Jadi, soal hina-menghina, haruslah dilihat dalam konteks apa, sebelum membawa dalil-dalil yang serem seperti dosa dan neraka. Lagi pula, belum pernah ada pembakuan kata "popular" berarti baik, benar, dipercaya, apalagi dipilih. Tetangga saya dulu pernah "popular" karena ia maling ayam plus maling jemuran plus maling tempe goreng. Apakah dia layak jadi capres juga? Cak Imin juga popular jadi Menteri Tenaga Kerja yang tidak jelas konsep dan visi ketenagakerjaannya, apakah Cak Imin dengan demikian juga pantas jadi Capres, atau mau jadi Cawapresnya Rhoma Irama, rebutan posisi dengan Aceng, yang didunia maya sudah dipajang sebagai cawapres Rhoma? Atau Cak Imin mau belajar menyanyi atau mencipta lagu dangdhut?
Itu mah semua terserah dia sajalah. Popularitas bukan jaminan orang itu baik atau tidak, sekali pun orang yang tidak baik juga bisa jadi presiden. Karena pemilu memang bukan untuk mengukur kemuliaan hati seseorang, apalagi kepantasannya untuk memimpin. Berapa kali kita mengadakan pemilu, dan kita terus saja merasa tertipu?

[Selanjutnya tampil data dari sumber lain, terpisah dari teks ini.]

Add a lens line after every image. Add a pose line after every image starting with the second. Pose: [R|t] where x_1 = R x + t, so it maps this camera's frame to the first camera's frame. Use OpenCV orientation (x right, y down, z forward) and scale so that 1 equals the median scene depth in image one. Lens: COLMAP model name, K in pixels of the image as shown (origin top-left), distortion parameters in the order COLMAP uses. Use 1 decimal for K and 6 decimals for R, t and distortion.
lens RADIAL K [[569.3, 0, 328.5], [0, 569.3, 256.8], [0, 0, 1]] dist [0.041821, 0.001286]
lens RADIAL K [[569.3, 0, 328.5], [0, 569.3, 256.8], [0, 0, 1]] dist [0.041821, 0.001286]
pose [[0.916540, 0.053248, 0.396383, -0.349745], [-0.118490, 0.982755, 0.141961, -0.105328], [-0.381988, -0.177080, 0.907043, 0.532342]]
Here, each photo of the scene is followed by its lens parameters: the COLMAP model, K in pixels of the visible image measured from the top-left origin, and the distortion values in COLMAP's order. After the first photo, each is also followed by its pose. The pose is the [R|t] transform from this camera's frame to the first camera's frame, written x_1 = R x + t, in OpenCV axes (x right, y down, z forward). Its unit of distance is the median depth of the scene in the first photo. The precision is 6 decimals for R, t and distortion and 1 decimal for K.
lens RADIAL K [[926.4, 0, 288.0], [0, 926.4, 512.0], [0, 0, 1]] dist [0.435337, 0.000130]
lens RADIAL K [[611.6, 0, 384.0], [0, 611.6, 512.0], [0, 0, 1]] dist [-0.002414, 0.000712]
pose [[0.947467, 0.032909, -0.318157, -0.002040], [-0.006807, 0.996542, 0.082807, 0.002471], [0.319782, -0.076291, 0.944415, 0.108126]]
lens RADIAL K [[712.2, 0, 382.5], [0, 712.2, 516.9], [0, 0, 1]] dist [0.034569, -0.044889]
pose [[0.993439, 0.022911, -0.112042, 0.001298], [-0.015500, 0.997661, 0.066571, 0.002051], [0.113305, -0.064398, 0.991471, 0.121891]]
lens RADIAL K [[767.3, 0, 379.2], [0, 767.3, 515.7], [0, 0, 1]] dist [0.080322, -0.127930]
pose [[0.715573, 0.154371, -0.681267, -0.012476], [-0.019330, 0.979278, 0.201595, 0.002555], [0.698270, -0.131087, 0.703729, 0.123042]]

Dan itu bukan ciri-khas Indonesia, karena juga terjadi di beberapa negeri lainnya.
Karena yang lebih penting dari semua itu, bukanlah sosok presiden, melainkan sistem kepresidenan yang terkontrol terukur, terawasi, dan operasional. Artinya, lebih penting adalah munculnya rakyat yang berdaya. Rakyat yang tidak mudah menjadi sinis ketika ada pendapat rakyat lainnya yang kritis, dan si rakyat yang satu tidak memojokkannya rakyat lainnya (apalagi dengan dalil agama dan etnis) hanya karena berbeda cara pandang. Karena daya kritis adalah juga akumulasi cinta untuk saling mengingatkan.

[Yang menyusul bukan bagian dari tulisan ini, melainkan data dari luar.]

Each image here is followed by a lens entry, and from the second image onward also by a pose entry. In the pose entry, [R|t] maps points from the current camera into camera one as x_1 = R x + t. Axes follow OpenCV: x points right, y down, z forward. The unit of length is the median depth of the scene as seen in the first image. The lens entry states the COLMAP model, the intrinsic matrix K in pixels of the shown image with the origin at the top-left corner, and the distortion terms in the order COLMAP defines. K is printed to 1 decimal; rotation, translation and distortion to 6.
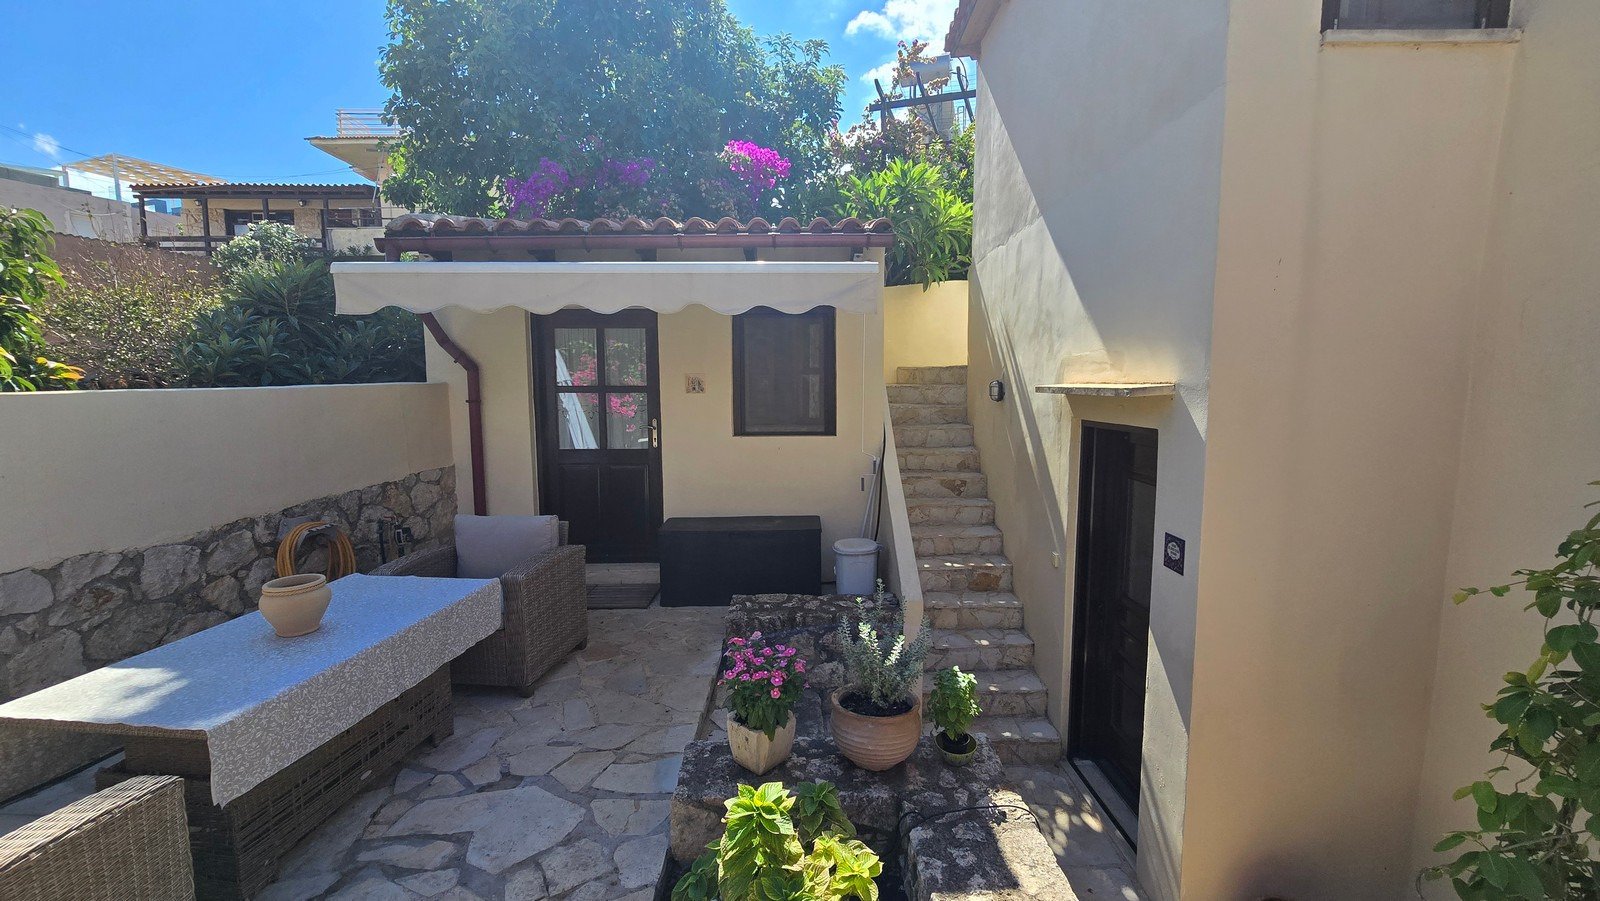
lens RADIAL K [[654.9, 0, 815.6], [0, 654.9, 448.1], [0, 0, 1]] dist [-0.001859, 0.000439]
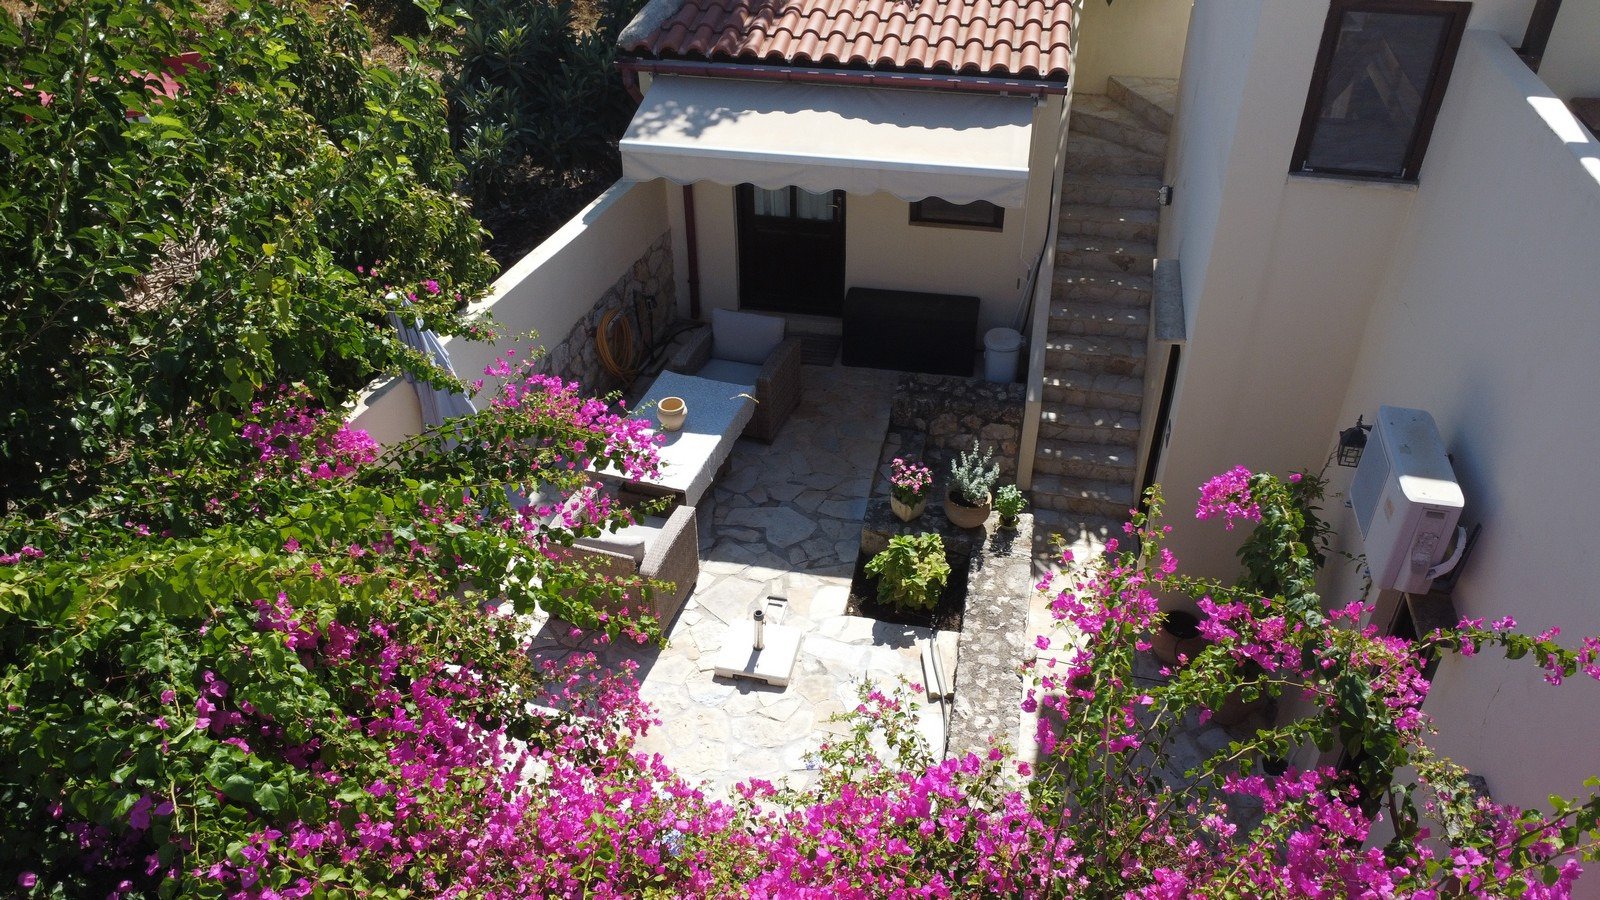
lens RADIAL K [[1197.2, 0, 819.8], [0, 1197.2, 459.9], [0, 0, 1]] dist [0.002468, 0.002943]
pose [[0.978979, 0.120344, -0.164673, 0.210029], [-0.022025, 0.865032, 0.501234, -1.326501], [0.202768, -0.487070, 0.849499, -1.834876]]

Kita merindukan, pada masanya kelak, yang bernama presiden adalah sesuatu yang biasa-biasa saja, tidak perlu dilumuri dengan mantra-mantra macam satrio piningit atau atau satrio kinunjara, atau apalagi satrio aris munandar. Kita hanya ingin melihat entah itu pada JK, MMD, ABS, DI, JW, atau siapapun nama yang memiliki kepantasan dari pandangan rakyat, ia haruslah sosok yang jelas jejak-rekamnya. Presiden dan sebangsatnya itu, semestinya orang yang bekerja atas nama daulat rakyat.
Dan sesungguhnya hal itu gampang dilihatnya, sekiranya kita sedikit pinter membaca media kita, yang juga bukan pilar demokrasi yang kokoh karena pemilik di belakangnya.
Ketika TV-One ngomong bahwa ARB dan Golkar bagus, sama sekali sulit kita mengerti, darimana ngukurnya. Sama sebagaimana di mana bagusnya Nasdem, SP, atau HTS menurut Metro TV, MI, MNC, Sindo dan lain sebagainya itu.
Ketika politik membuat blangsak, maka sastralah yang akan membersihkan, kata sang sastrawan. Tapi ketika media busuk, kita hanya butuh masyarakat yang kritis. Baca dan dengarkan mediamu, hidupkan TV-mu, hidupkan pikiranmu, dan tetap merdeka. Tidak ada urusan dengan polling dan popularitas.